A resource war over crops and minerals
In addition to NATO encirclement, the war in Ukraine is a resource war. Russia supplies about 35 percent of Europe’s natural gas and the US natural gas industry wants to take over that market, a goal the Pentagon shares to “reduce Europe’s dependence on Russia.” Ukraine is also rich in natural minerals and arable land. It is one of the world’s largest bread baskets and food exporters, including staples like wheat and corn. The war has increased food prices and could lead to famine in countries that are heavily dependent on Ukraine, such as Egypt, Tunisia, Algeria, Morocco, Lebanon, and Turkey. Countries that are already some of the most food-insecure are expected to be the worst affected, including Bangladesh, Madagascar and Yemen.
US leaders are recklessly escalating and personally profiting
War profiteers in both parties have called to escalate the war with a no fly zone, an action so dangerous that NATO has ruled it out warning that it could lead to a “full-fledged war in Europe” and a nuclear war. That hasn’t stopped Biden from calling for regime change in Russia, declaring in Poland, “For God’s sake, this man cannot remain in power.” Nor has it stopped a large bipartisan majority in Congress from sending $13 billion in weapons and aid to Ukraine while they canceled $15 billion in Covid aid for Americans. Some in the corporate media are openly hoping for a prolonged Russian occupation of Ukraine so that the US can back an insurgency that drains Russia’s resources. Members of Congress are personally profiting from insider trading off the war, giving them another incentive to escalate.
The People’s Party will end the Cold War and embrace a multipolar world
US bipartisan foreign policy and NATO’s continued existence, let alone expansion, show that in the minds of the Pentagon and Wall Street, the Cold War never really ended in 1991, it just entered a new phase. The US continued to view Russia as a major enemy and base its foreign policy around subjugating it. It never reduced military spending or delivered the promised peace dividends to Americans. From the moment the USSR broke apart, the US has engaged in a systematic campaign to turn former Soviet and Soviet-allied states into US satellite states, either by regime change, war, NATO induction, economic pressure, or diplomatic means.
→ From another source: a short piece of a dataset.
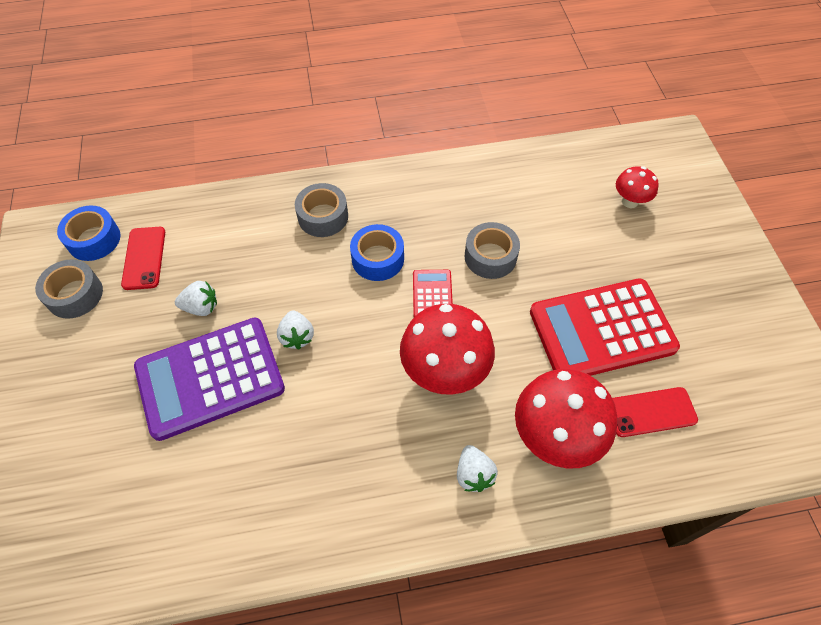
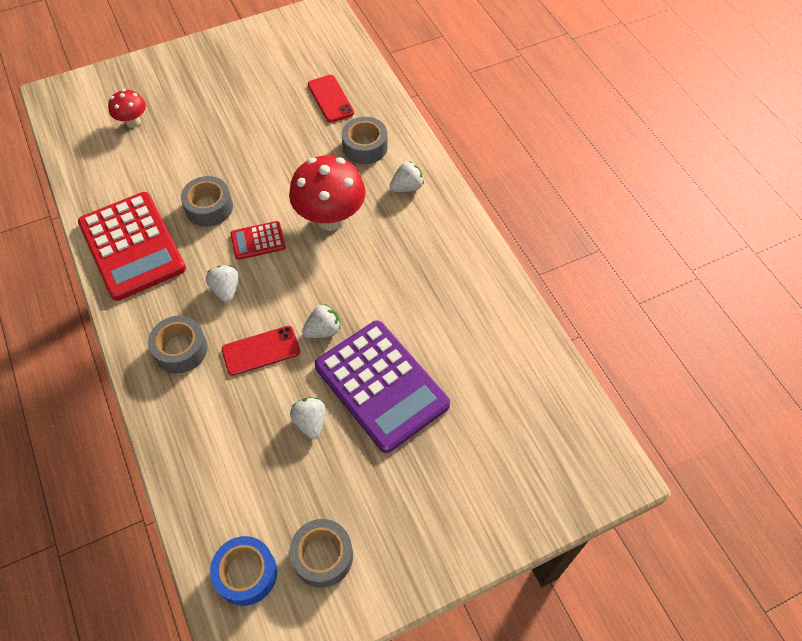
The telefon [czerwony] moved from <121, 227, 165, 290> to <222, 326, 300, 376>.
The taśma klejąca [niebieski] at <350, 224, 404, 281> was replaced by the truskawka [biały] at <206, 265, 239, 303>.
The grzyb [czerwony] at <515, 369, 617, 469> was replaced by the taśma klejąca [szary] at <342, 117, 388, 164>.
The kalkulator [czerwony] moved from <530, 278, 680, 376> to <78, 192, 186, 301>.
This policy is backfiring as China, India and Russia work to develop alternative monetary systems rooted in their currencies, replacing the petrodollar’s status as the global reserve currency with a more multipolar set of currencies, moving us closer to a multipolar world. Deeper ties and economic collaboration on projects such as China’s Belt and Road initiative between Russia, China and India may be a lasting legacy of this war.
The People’s Party will finally end the defunct Cold War framework that still drives US foreign policy and embrace a multipolar and more collaborative world. We will dismantle NATO and its military bases. We will recognize Ukraine as an independent and militarily neutral state. We will end all US wars and recognize the UN and international law as the chief global security authority. We will slash the military budget in half and invest those resources into guaranteeing jobs, health care, housing and college right here in America – because all wars are waged to enrich the wealthy and impoverish the poor.